A couple hours pre-game, Trotz applauded Tavares’s legacy, saying the superstar had surely earned the right to dictate his own future on Canada Day.

“He’s going to go down as one of the great Islanders of all time. He’s got a lot of friends in the dressing room, but tonight he’s not a friend. He’s not an Islander anymore,” added Trotz, able to play good cop and bad cop all by himself. “This isn’t a farewell tour or anything like that.”

Tavares, who naturally maintains close relationships with several members of his former organization, heard Trotz’s comments.

“He’s gonna coach the team there to do what he has to do to obviously get them prepared and ready to play and motivated,” Tavares said. “I’m just going to worry about what I have to do and what I can control.”

Morgan Rielly said Tavares kept to himself in the hours leading to puck drop.
 
“He was very focused before the game, but he always is. Calm, but he always is. He was not trying to make it a big deal, which is no surprise about his personality,” Rielly said. “Hopefully we’ll have a chance at redemption.”
 
The Leafs will visit the deafening ghosts of Nassau Coliseum on Feb. 28.

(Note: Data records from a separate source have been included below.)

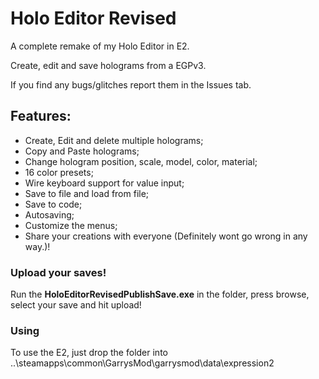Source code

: # Holo Editor Revised
A complete remake of my Holo Editor in E2.

Create, edit and save holograms from a EGPv3. 

If you find any bugs/glitches report them in the Issues tab.

## Features:
  * Create, Edit and delete multiple holograms;
  * Copy and Paste holograms;
  * Change hologram position, scale, model, color, material;
  * 16 color presets;
  * Wire keyboard support for value input;
  * Save to file and load from file;
  * Save to code;
  * Autosaving;
  * Customize the menus;
  * Share your creations with everyone (Definitely wont go wrong in any way.)!

### Upload your saves!
 Run the __HoloEditorRevisedPublishSave.exe__ in the folder, press browse, select your save and hit upload!

### Using
 To use the E2, just drop the folder into ..\steamapps\common\GarrysMod\garrysmod\data\expression2
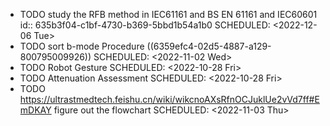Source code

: - TODO study the RFB method in IEC61161 and BS EN 61161 and IEC60601
  id:: 635b3f04-c1bf-4730-b369-5bbd1b54a1b0
  SCHEDULED: <2022-12-06 Tue>
- TODO sort b-mode Procedure ((6359efc4-02d5-4887-a129-800795009926))
  SCHEDULED: <2022-11-02 Wed>
- TODO Robot Gesture
  SCHEDULED: <2022-10-28 Fri>
- TODO Attenuation Assessment
  SCHEDULED: <2022-10-28 Fri>
- TODO https://ultrastmedtech.feishu.cn/wiki/wikcnoAXsRfnOCJuklUe2vVd7ff#EmDKAY figure out the flowchart
  SCHEDULED: <2022-11-03 Thu>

During his tenure in New York, Tavares popped 272 goals, set up 349 more and, in 2016, carried his mates on his back in exalting double-overtime for the only playoff series victory in his nine years of service. Saturday, his thoughts wandered back to the post-season, that ’09 spring night New York drafted him first overall, and the day a C was stitched on his sweater.

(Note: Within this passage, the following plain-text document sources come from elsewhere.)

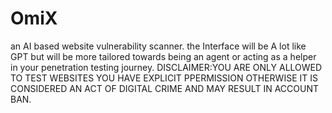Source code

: # OmiX
an AI based website vulnerability scanner. the Interface will be A lot like GPT but will be more tailored towards being an agent or acting as a helper in your penetration testing journey. DISCLAIMER:YOU ARE ONLY ALLOWED TO TEST WEBSITES YOU HAVE EXPLICIT PPERMISSION OTHERWISE IT IS CONSIDERED AN ACT OF DIGITAL CRIME AND MAY RESULT IN ACCOUNT BAN.
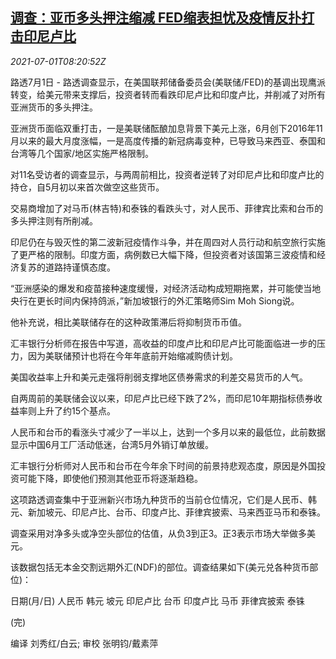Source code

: <!--1625128263000-->
[调查：亚币多头押注缩减 FED缩表担忧及疫情反扑打击印尼卢比](https://cn.reuters.com/article/poll-asian-currencies-fx-fed-0701-idCNKCS2E73R8)
------

<div><i>2021-07-01T08:20:52Z</i></div><p>路透7月1日 - 路透调查显示，在美国联邦储备委员会(美联储/FED)的基调出现鹰派转变，给美元带来支撑后，投资者转而看跌印尼卢比和印度卢比，并削减了对所有亚洲货币的多头押注。</p><p>亚洲货币面临双重打击，一是美联储酝酿加息背景下美元上涨，6月创下2016年11月以来的最大月度涨幅，一是高度传播的新冠病毒变种，已导致马来西亚、泰国和台湾等几个国家/地区实施严格限制。</p><p>对11名受访者的调查显示，与两周前相比，投资者逆转了对印尼卢比和印度卢比的持仓，自5月初以来首次做空这些货币。</p><p>交易商增加了对马币(林吉特)和泰铢的看跌头寸，对人民币、菲律宾比索和台币的多头押注则有所削减。</p><p>印尼仍在与毁灭性的第二波新冠疫情作斗争，并在周四对人员行动和航空旅行实施了更严格的限制。印度方面，病例数已大幅下降，但投资者对该国第三波疫情和经济复苏的道路持谨慎态度。</p><p>“亚洲感染的爆发和疫苗接种速度缓慢，对经济活动构成短期拖累，并可能使当地央行在更长时间内保持鸽派，”新加坡银行的外汇策略师Sim Moh Siong说。</p><p>他补充说，相比美联储存在的这种政策滞后将抑制货币币值。</p><p>汇丰银行分析师在报告中写道，高收益的印度卢比和印尼卢比可能面临进一步的压力，因为美联储预计也将在今年年底前开始缩减购债计划。</p><p>美国收益率上升和美元走强将削弱支撑地区债券需求的利差交易货币的人气。</p><p>自两周前的美联储会议以来，印尼卢比已经下跌了2%，而印尼10年期指标债券收益率则上升了约15个基点。</p><p>人民币和台币的看涨头寸减少了一半以上，达到一个多月以来的最低位，此前数据显示中国6月工厂活动低迷，台湾5月外销订单放缓。</p><p>汇丰银行分析师对人民币和台币在今年余下时间的前景持悲观态度，原因是外国投资可能下降，即使他们预测其他亚币将逐渐趋稳。</p><p>这项路透调查集中于亚洲新兴市场九种货币的当前仓位情况，它们是人民币、韩元、新加坡元、印尼卢比、台币、印度卢比、菲律宾披索、马来西亚马币和泰铢。</p><p>调查采用对净多头或净空头部位的估值，从负3到正3。正3表示市场大举做多美元。</p><p>该数据包括无本金交割远期外汇(NDF)的部位。调查结果如下(美元兑各种货币部位)：</p><p>日期(月/日) 人民币 韩元 坡元 印尼卢比 台币 印度卢比 马币 菲律宾披索 泰铢</p><p>(完)</p><p>编译 刘秀红/白云; 审校 张明钧/戴素萍</p>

But once Tavares made his choice, one that inadvertently doused lighter fluid on a bonfire of his old replica sweaters and triggered 77 million mean tweets, his focused shifted forward and steadied.

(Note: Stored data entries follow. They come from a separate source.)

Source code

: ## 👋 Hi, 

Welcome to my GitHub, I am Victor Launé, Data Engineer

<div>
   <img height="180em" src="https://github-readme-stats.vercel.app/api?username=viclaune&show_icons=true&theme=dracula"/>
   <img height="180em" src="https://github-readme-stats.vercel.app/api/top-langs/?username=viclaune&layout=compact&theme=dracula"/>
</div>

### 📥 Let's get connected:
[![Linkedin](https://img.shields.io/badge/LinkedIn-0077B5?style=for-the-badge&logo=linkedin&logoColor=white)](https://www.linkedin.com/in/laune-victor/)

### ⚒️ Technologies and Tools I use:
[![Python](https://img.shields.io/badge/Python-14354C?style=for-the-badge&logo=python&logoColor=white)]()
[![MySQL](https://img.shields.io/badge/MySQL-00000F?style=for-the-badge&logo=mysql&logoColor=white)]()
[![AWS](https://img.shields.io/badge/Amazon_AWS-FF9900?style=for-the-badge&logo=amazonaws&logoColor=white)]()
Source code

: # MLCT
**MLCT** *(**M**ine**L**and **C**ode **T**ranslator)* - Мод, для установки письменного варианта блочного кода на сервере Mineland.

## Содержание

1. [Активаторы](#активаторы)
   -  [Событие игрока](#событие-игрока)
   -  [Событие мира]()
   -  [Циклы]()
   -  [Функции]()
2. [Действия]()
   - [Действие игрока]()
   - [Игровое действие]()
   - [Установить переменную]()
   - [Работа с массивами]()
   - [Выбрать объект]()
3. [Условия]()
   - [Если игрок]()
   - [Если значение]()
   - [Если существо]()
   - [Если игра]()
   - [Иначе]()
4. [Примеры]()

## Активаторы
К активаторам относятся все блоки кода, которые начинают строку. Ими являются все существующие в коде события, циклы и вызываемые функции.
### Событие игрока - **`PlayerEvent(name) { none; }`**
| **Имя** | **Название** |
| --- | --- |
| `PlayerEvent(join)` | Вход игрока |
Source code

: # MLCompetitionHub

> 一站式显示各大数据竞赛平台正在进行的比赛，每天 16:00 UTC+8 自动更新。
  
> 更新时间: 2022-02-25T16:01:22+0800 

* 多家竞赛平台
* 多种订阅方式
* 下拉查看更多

One Isles fan pressed a sign to the front-row glass in the Leafs’ zone Saturday that read: “J.T., You Suck.” Another young man in a black alternate N.Y. sweater flashed a placard that bluntly questioned the new Leaf’s loyalty.

Let’s just say, Isles Nation has not quite reached the “acceptance” phase of this loss.

“He doesn’t care what other people think, except for the five people that sit at his kitchen table. He just does what’s right every day,” Leafs’ coach Mike Babcock said.

“He had a gut-wrenching decision to make, chose to come home to where he’s from and live here in Toronto. The greatest thing about John is that he’s a man, he’s real comfortable with his decision and the way it’s gone for him. He’d be cheering for the Islanders every night except for when they’re playing us.”

The way it’s gone is at blinding speed, with a wingman in Mitch Marner that doubles as a magician. Winning face-offs and thriving at the defensive end, Tavares is targeting his first 50-goal, 90-point campaign.

He controlled his own exodus to a contender, even if Toronto barely resembled one in his first game against his former squad.

“I loved my time as an Islander, and now I love being a Maple Leaf,” Tavares said. “I love to win every game, no matter who it’s against.”
 
But some losses hit the gut harder than others.